Nato il 29 ottobre 1954 a Hillindon ed ex-membro dei Miru Music Club, Stephen Luscombe insieme a Neil Arthur scelse il nome Blancmange quasi per caso. In Italia il termine corrisponde a "Biancomangiare", un dolce simile a un budino, candido e compatto: pare infatti che i due si fossero incontrati a una festa in cui quel dolce era tra le pietanze più servite, e da lì l’idea di adottarlo come nome del progetto musicale.
Il debutto avvenne nel 1980 all’interno della compilation "Some Bizarre", vetrina dedicata alle nuove leve del pop elettronico, che ospitava anche
Soft Cell e
Depeche Mode. Da quel momento i Blancmange pubblicarono una serie di album in pieno stile synth-pop, imponendosi come una delle formazioni più rappresentative e riconoscibili del movimento. Pur essendo parte integrante di quella corrente che avrebbe alimentato la seconda "British Invasion" nel mercato musicale statunitense, il gruppo non riuscì tuttavia a sfondare mai davvero oltreoceano: i suoi singoli trovarono infatti successo quasi esclusivamente in Europa.
Tra i successi firmati da Stephen Luscombe e Neil Arthur, ricordiamo "Living On The Ceiling", "Waves", "Blind Vision" e "Don't Tell Me".
I Blancmange hanno pubblicato tre album in studio negli anni Ottanta: "Happy Families", "Mange Tout" e "Believe You Me".

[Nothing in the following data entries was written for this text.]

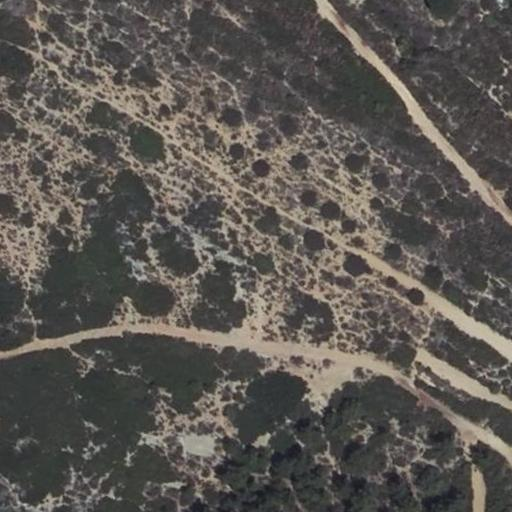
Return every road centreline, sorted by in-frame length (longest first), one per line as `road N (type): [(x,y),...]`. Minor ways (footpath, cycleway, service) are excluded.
road 1 (track): [(0,355),(105,332),(348,353),(389,371),(511,460)]
road 2 (track): [(511,216),(317,0)]
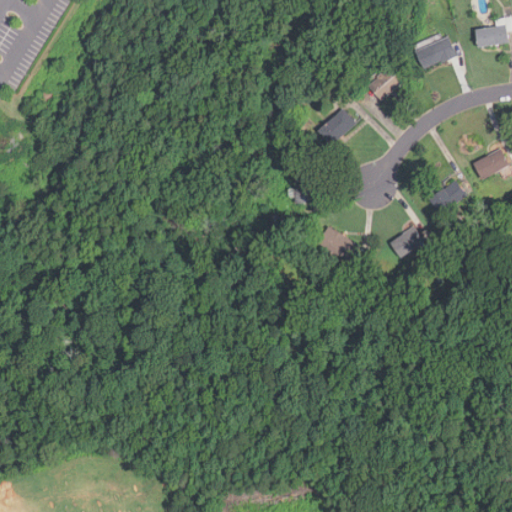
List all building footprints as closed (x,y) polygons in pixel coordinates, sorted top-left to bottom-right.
[(477,29),(480,47),(511,41),(511,34),(509,16),(495,19),(496,26),(477,29)] [(416,50),(426,70),(457,55),(448,35),(416,50)] [(406,79),(392,65),(369,87),(383,101),(406,79)] [(357,124),(344,109),(318,131),(331,146),(357,124)] [(475,161),(483,178),(510,166),(502,149),(475,161)] [(296,203),(316,203),(316,172),(296,172),(296,203)] [(468,196),(456,180),(430,199),(442,215),(468,196)] [(283,215),(269,215),(270,233),(283,232),(283,215)] [(357,247),(332,226),(323,238),(348,259),(357,247)] [(392,241),(402,258),(425,242),(414,226),(392,241)]
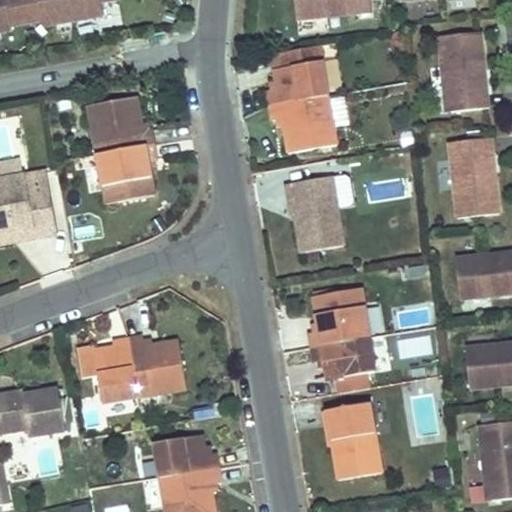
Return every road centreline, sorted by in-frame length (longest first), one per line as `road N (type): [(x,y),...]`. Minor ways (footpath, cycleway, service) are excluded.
road 1 (residential): [(285,511),(240,243)]
road 2 (residential): [(0,318),(172,257),(240,243)]
road 3 (residential): [(213,45),(0,80)]
road 4 (residential): [(240,243),(213,45)]
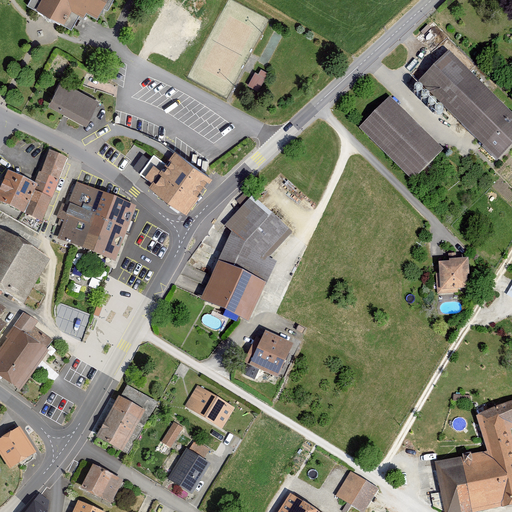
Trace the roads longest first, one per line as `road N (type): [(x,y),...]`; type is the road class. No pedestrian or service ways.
road 1 (residential): [(135,327),(433,511)]
road 2 (tertiary): [(430,0),(186,230)]
road 3 (residential): [(186,230),(96,163),(9,118)]
road 4 (tertiary): [(135,327),(62,449)]
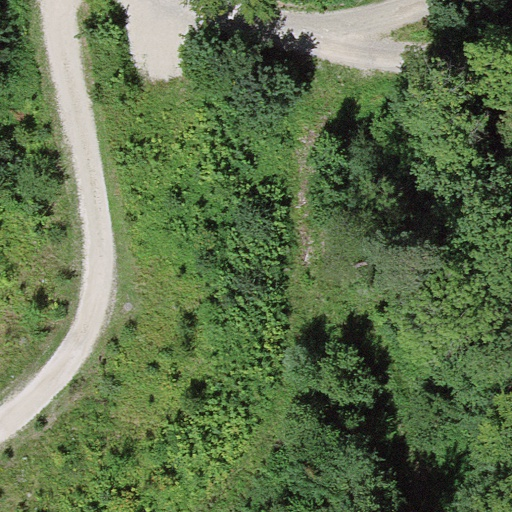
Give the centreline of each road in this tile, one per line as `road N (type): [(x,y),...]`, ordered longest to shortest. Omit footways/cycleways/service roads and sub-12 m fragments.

Dopo la hit "Lose Your Love", nel 1986 (agli sgoccioli del movimento
new romantic/synth-pop) il gruppo si sciolse, anche a causa del flop dell'album "Believe You Me". I due presero strade separate, salvo reincontrarsi diversi anni dopo e ricominciare a lavorare su nuovo materiale negli anni Duemila, pubblicando il quarto album in studio, "Blanc Burn", nel 2011. Dopo aver sofferto di un aneurisma dell'aorta addominale, Luscombe fu costretto a lasciare la band. Da allora Arthur scelse di continuare a registrare ed esibirsi come Blancmange, con l'assistenza di
sessionmen. Recentemente il cantante ha reso omaggio a Stephen, il tastierista, con una breve dichiarazione rilasciata al Mirror.